**YOUR INSTRUCTIONS:**
Restate word for word the lines below that run from the one holding "ring dip: (273, 229)" through the one holding "ring mcp: (687, 489)", inclusive. Pictures don't belong in the copy.
*** INFORMATION GIVEN ***
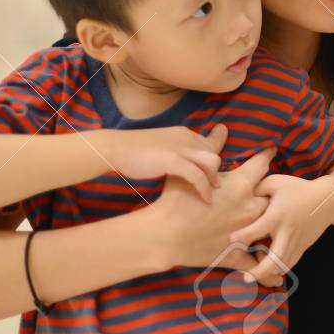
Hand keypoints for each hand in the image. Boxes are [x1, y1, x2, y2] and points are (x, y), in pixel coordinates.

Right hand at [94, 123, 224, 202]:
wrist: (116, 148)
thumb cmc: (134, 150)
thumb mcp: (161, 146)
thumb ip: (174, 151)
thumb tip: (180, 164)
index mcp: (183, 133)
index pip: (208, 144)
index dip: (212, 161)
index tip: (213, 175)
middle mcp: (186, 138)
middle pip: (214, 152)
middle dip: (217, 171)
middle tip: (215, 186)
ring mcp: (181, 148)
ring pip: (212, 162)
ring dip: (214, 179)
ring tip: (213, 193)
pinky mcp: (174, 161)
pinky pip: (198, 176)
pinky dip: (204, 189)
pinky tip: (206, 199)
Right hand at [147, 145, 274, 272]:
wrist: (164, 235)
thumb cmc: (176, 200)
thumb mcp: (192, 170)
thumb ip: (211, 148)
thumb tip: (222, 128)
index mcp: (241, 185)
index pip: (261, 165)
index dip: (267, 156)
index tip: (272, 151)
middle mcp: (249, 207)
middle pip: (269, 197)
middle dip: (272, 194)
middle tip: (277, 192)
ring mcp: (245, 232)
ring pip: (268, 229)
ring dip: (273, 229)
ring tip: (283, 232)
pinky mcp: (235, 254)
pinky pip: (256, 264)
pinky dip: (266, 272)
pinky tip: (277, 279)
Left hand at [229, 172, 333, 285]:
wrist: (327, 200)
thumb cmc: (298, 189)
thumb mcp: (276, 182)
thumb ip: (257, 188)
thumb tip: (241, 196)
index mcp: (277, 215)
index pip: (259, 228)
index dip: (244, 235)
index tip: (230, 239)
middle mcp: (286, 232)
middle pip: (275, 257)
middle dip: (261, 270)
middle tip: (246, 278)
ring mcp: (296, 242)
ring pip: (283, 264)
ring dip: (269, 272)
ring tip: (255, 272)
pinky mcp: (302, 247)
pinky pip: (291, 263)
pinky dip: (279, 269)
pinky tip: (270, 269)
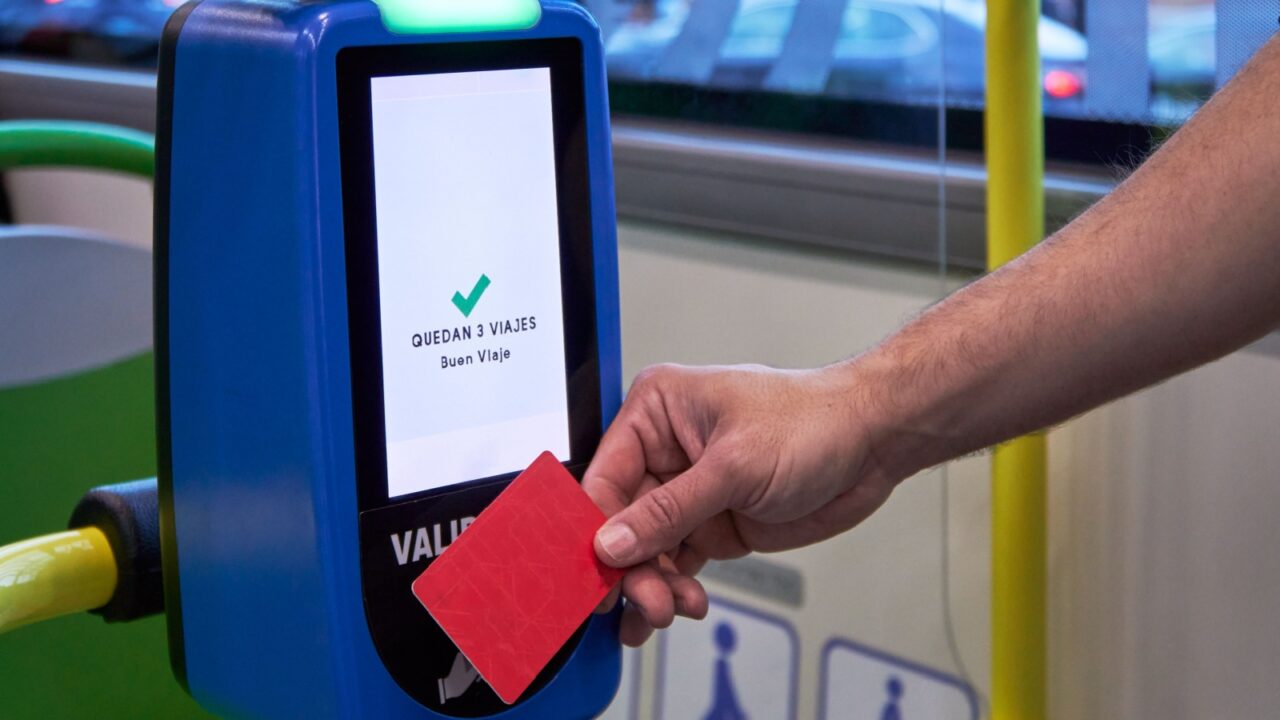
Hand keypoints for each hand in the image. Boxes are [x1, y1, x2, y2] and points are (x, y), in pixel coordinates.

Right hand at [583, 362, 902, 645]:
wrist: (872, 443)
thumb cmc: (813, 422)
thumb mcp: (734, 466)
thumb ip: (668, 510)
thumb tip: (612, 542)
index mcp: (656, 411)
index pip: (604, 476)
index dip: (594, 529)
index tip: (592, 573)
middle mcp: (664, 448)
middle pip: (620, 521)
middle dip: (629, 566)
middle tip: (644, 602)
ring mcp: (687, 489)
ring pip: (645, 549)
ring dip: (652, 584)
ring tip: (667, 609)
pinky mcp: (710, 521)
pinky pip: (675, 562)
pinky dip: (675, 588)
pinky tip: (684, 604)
*** End of INFORMATION GIVEN ***
*** INFORMATION GIVEN ***
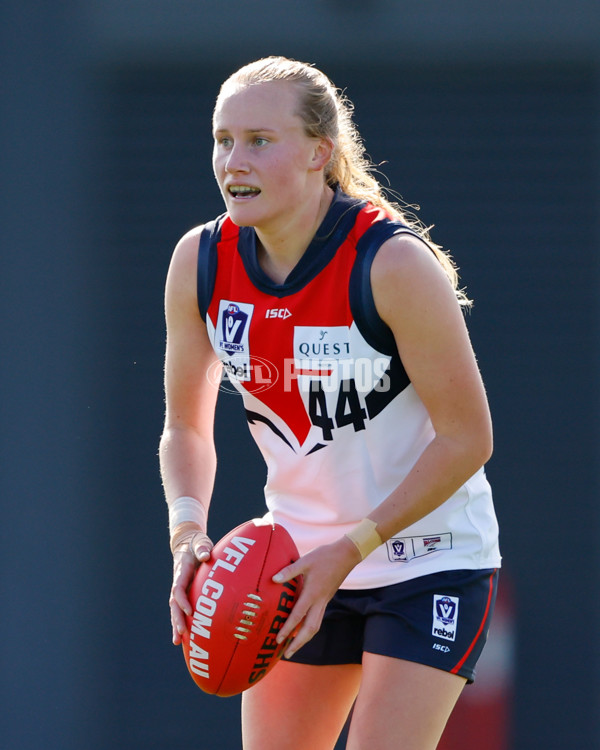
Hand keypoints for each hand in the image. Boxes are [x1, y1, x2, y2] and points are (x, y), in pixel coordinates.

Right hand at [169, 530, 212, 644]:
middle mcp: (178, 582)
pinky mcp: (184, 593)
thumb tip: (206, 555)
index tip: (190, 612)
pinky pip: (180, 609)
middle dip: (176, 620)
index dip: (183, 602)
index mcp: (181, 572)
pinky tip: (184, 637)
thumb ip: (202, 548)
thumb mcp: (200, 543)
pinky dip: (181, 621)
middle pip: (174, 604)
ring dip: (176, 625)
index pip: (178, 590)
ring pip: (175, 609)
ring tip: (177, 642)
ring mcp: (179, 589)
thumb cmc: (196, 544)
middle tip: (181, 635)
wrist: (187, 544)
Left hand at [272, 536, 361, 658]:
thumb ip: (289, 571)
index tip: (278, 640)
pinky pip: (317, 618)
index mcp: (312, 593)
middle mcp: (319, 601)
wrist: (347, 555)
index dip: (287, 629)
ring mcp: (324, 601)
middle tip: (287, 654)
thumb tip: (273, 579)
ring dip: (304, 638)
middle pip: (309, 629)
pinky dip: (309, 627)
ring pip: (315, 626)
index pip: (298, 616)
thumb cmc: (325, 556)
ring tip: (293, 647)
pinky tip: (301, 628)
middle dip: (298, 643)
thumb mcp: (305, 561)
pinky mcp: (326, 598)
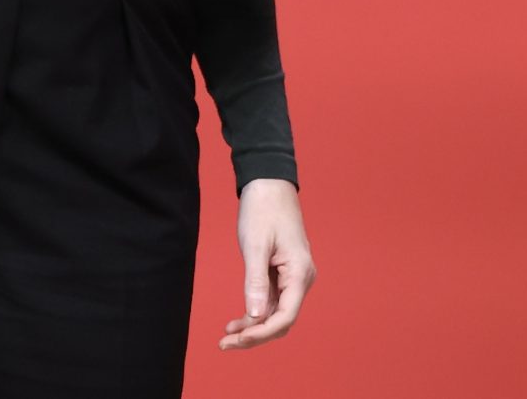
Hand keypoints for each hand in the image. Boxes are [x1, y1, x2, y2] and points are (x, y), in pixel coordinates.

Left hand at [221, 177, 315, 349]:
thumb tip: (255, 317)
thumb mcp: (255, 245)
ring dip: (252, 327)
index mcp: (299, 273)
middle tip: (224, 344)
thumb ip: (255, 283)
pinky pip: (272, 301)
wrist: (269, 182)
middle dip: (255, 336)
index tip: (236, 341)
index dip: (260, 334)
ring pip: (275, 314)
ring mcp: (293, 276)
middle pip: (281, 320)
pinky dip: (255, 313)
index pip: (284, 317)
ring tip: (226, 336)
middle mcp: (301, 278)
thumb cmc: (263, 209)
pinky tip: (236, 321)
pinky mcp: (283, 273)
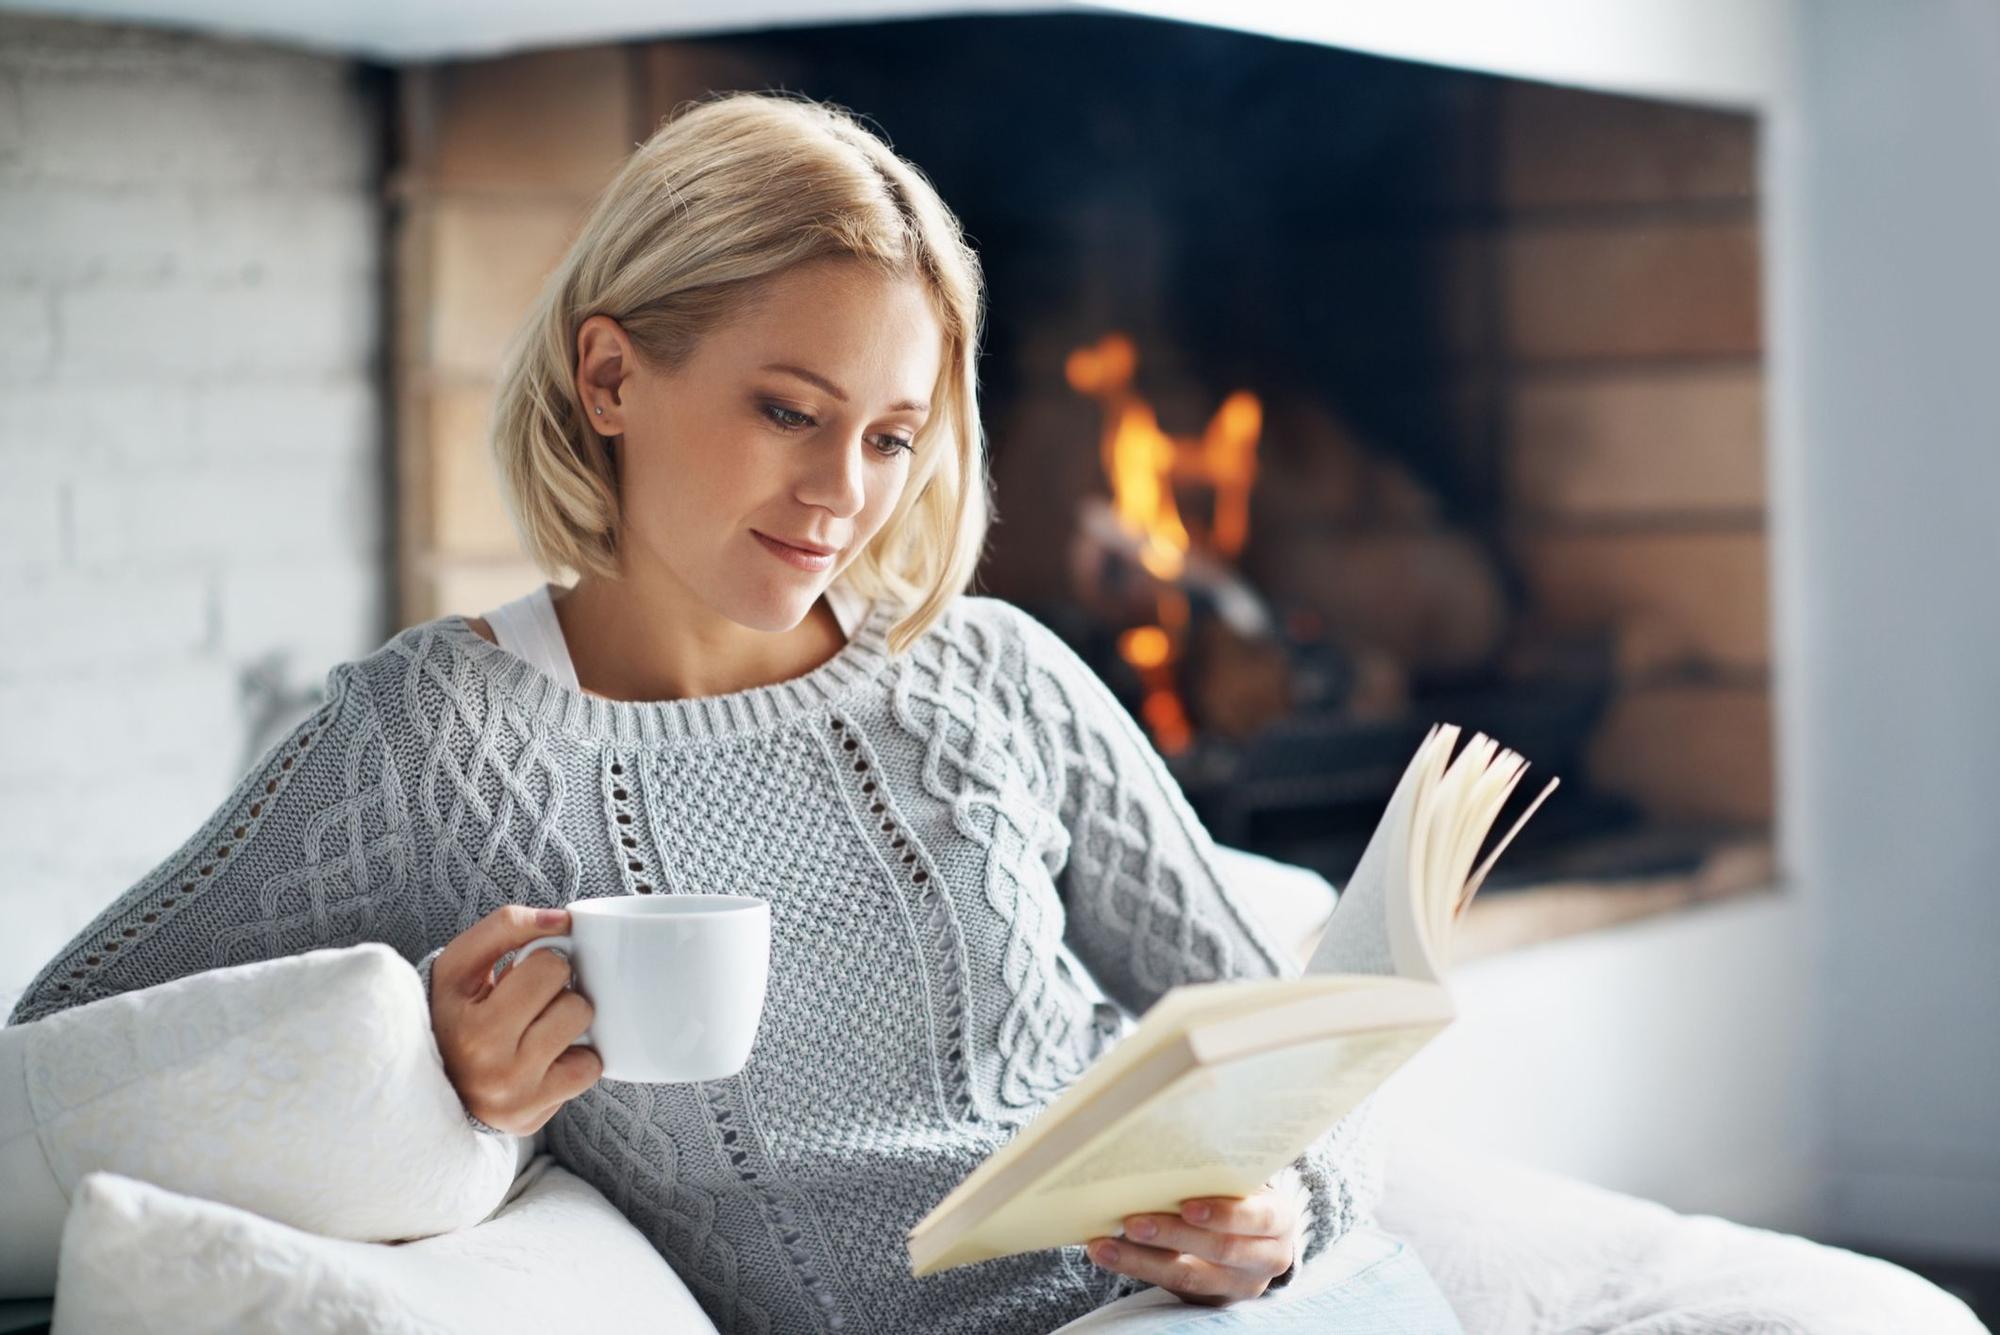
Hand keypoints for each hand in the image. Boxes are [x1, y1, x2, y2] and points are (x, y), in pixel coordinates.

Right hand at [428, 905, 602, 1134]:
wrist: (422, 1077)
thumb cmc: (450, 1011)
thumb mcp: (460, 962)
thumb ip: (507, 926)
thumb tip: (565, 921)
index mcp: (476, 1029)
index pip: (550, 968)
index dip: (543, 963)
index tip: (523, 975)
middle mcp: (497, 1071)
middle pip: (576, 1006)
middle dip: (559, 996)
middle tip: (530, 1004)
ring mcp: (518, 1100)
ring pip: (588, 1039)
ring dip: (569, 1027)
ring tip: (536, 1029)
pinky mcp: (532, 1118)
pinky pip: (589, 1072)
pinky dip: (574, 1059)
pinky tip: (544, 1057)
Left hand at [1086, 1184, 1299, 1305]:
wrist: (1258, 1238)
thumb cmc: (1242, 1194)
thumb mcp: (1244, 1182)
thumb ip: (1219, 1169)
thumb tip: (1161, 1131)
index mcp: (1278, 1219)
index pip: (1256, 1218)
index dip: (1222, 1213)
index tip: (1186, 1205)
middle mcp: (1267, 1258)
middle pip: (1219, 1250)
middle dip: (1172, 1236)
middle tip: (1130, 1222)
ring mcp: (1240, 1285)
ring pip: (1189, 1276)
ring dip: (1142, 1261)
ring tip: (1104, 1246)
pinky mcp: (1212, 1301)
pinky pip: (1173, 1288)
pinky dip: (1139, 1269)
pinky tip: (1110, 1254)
*** End of INFORMATION GIVEN ***
**SOLVED PROBLEM:**
ring dip: (273, 229)
ring tip: (283, 232)
pinky mcp: (235, 254)
pinky pip: (256, 264)
pinky dip: (266, 272)
pinky tip: (277, 279)
Left hand at [229, 172, 333, 285]:
wrist: (327, 200)
thumb cmc: (298, 189)
thumb mcp: (276, 182)
thumb ip: (257, 188)
thumb tip: (241, 196)
index mcp: (277, 215)
index pip: (259, 228)
index dip: (244, 235)
index tip: (230, 239)
middle mcp: (286, 232)
middle pip: (275, 257)
middle dip: (261, 270)
middle tip: (246, 278)
ring mcp: (296, 242)
ring pip: (283, 264)
ring dip: (269, 272)
ring tip: (255, 272)
pinky mcp: (302, 247)
pinky pip: (291, 263)
pinky dip: (279, 269)
pinky tip: (270, 269)
Hand keypoints for each hand in the image. Boxes are [x1, y1, x2, y2] and points are (x, y), in pixel coordinates.

Right hand at [583, 362, 902, 645]:
wrist: (872, 443)
thumb cmc: (813, 422)
thumb mcp: (734, 466)
thumb ip: (668, 510)
thumb tip: (612, 542)
index mcp: (656, 411)
index pip: (604, 476)
index dip: (594, 529)
index tip: (592, 573)
middle mcp: (664, 448)
middle pip: (620, 521)
middle dip: (629, 566)
middle tip: (644, 602)
ring mcp: (687, 489)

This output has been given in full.